GIVEN INFORMATION

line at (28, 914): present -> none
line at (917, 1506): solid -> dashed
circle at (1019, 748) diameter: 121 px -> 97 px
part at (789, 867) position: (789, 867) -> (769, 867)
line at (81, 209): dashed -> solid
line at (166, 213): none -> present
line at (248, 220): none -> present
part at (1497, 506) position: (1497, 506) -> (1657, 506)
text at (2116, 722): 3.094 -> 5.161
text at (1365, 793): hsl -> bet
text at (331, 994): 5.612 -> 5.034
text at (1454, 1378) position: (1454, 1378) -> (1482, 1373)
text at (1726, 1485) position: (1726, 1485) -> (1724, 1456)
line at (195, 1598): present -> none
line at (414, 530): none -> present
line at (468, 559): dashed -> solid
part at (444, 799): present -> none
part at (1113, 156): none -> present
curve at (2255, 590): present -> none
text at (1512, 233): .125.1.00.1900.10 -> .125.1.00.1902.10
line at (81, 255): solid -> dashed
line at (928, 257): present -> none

GIVEN EXERCISE
Reproduce the records above with every instance of "dashed" replaced by "broken" and nothing else altered.

EXERCISE OUTPUT
line at (28, 914): present -> none
line at (917, 1506): solid -> broken
circle at (1019, 748) diameter: 121 px -> 97 px
part at (789, 867) position: (789, 867) -> (769, 867)
line at (81, 209): broken -> solid
line at (166, 213): none -> present
line at (248, 220): none -> present
part at (1497, 506) position: (1497, 506) -> (1657, 506)
text at (2116, 722): 3.094 -> 5.161
text at (1365, 793): hsl -> bet
text at (331, 994): 5.612 -> 5.034
text at (1454, 1378) position: (1454, 1378) -> (1482, 1373)
text at (1726, 1485) position: (1726, 1485) -> (1724, 1456)
line at (195, 1598): present -> none
line at (414, 530): none -> present
line at (468, 559): broken -> solid
part at (444, 799): present -> none
part at (1113, 156): none -> present
curve at (2255, 590): present -> none
text at (1512, 233): .125.1.00.1900.10 -> .125.1.00.1902.10
line at (81, 255): solid -> broken
line at (928, 257): present -> none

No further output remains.